Research proves link between occupier satisfaction and property performance

28 Sep 2016

Policy area: Town centre & Retail

Landlords who invest in building relationships with their occupiers will see a 1.9% increase in financial returns, new academic research shows.

The findings of the three-year PhD research by Dr Danielle Sanderson from School of Real Estate & Planning, Henley Business School at the University of Reading confirm a link between customer satisfaction and property performance.

The research provides quantitative evidence to show that a rise in occupier satisfaction by one level (on a five point scale) will typically improve total returns by 1.9% a year, a clear business case for investing in customer experience [1].

It shows that landlords and managers must build ‘professional, collaborative and empathetic’ relationships with occupiers and show understanding of their business needs to improve their levels of customer service. It also highlights the importance of providing clear and transparent documentation and making sure occupiers understand the value of the services they receive, and that a relationship of trust must be established.

The research findings should encourage more property owners and managers to adopt customer focused strategies, enhancing the reputation of the industry and reducing the risk of further regulation.

Howard Morgan, founder and managing director of RealService, said: “This pioneering research proves what we have intuitively known – that they is a direct payback in terms of the three R’s of real estate - revenue, retention and reputation – for treating tenants as customers. We hope this is just the start of research into this important field of understanding for our industry.”

Tim Stephen, chair of RealService Best Practice Group, said: “This research will challenge those who have yet to embrace the genuine opportunity to enhance returns through improving service which calls for a change in mind-set and enhanced skills within our industry”.

Melanie Leech, chief executive of the British Property Federation, said: "Good landlords have always understood that they are providing a service as well as physical space to their tenants and invest heavily in this relationship. This welcome research demonstrates that not only does good customer service make the relationship run more smoothly, that but it also creates economic value through a better return to the landlord. It is a call to arms to all landlords to make sure they provide the best possible customer service."

Occupier customer Chris Richmond PWC, said: “These findings are very encouraging and show that what’s good for customers is also good business sense for property owners. We hope that investors will take note and ask demanding questions of their asset and property managers to ensure that every opportunity is taken to work with occupiers.”

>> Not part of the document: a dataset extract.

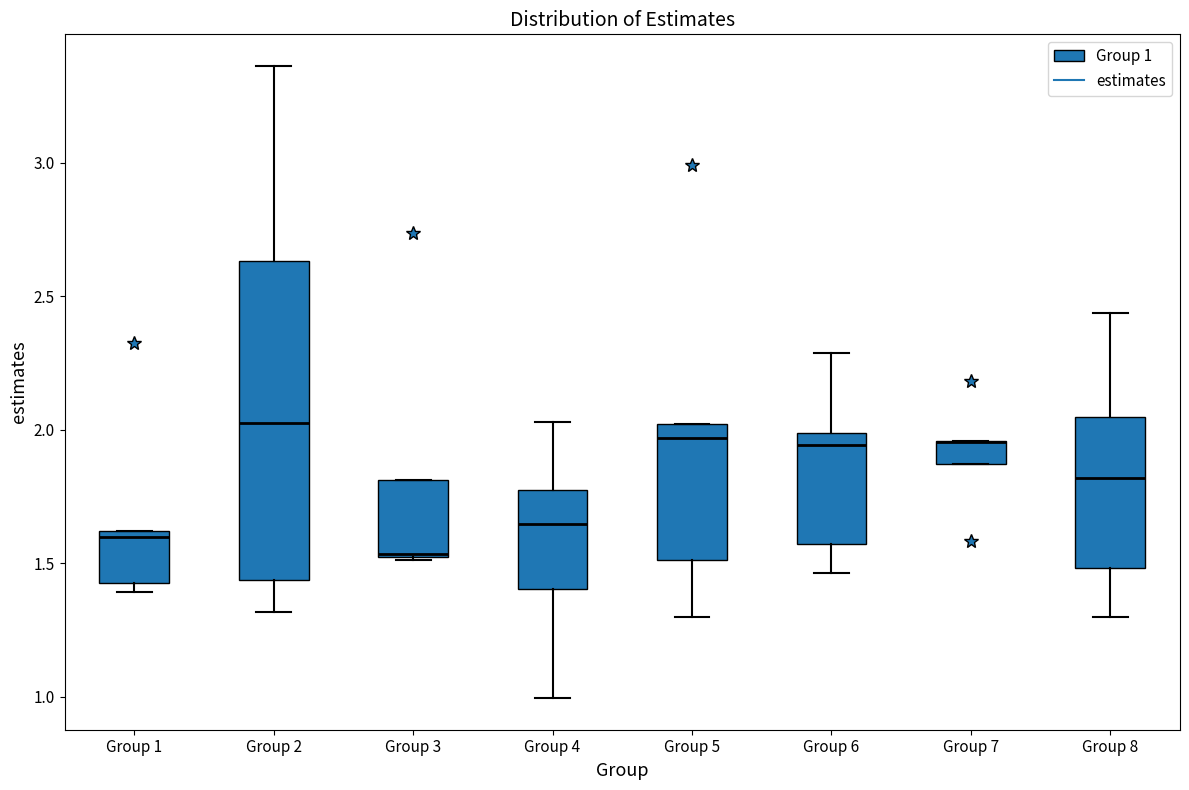

Where does the lower whisker of the box for Group 4 end on the y-axis? The values are not printed on the chart, so give them approximately, as read against the axis.

1.00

Dr Danielle Sanderson, author of the research, said: “My research has shown that everyone benefits if property owners and managers demonstrate empathy towards occupiers, understand their needs, and gain their trust”.

ENDS

Notes to editors

[1] An increase in the mean satisfaction of occupiers at a property by one level (using a 5-point scale where 1 = Very Poor, 2 = Poor, 3 = Average, 4 = Good, 5 = Excellent), should increase total return (capital value of property + income from rent) by about 1.5% per year.

[2] Sponsorship totalling £60,000 was secured from three sources to fund the research:

  • The Lord Samuel of Wych Cross Memorial Trust, administered by the British Property Federation (BPF) was set up in 1989 to remember Lord Samuel of Wych Cross, founder of Land Securities and Chairman from 1944 to 1987. Now wound down, the Trust provided real estate students with funding for industry-related study. Former Land Securities chief executive, Francis Salway, mentored Dr Sanderson during her research.
  • RealService, a Customer Experience Consultancy, that has worked for over 15 years with some of the UK’s largest property owners and managers to enhance the experience of occupier customers.
  • RealService Best Practice Group (RSBPG), a not for profit membership group, with 20 (?) members representing a cross section of the property industry including Land Securities, Derwent London, SEGRO, Transport for London, Bilfinger GVA and Broadgate Estates. The Group’s mission is ‘proactively increasing property performance through improved occupier satisfaction’.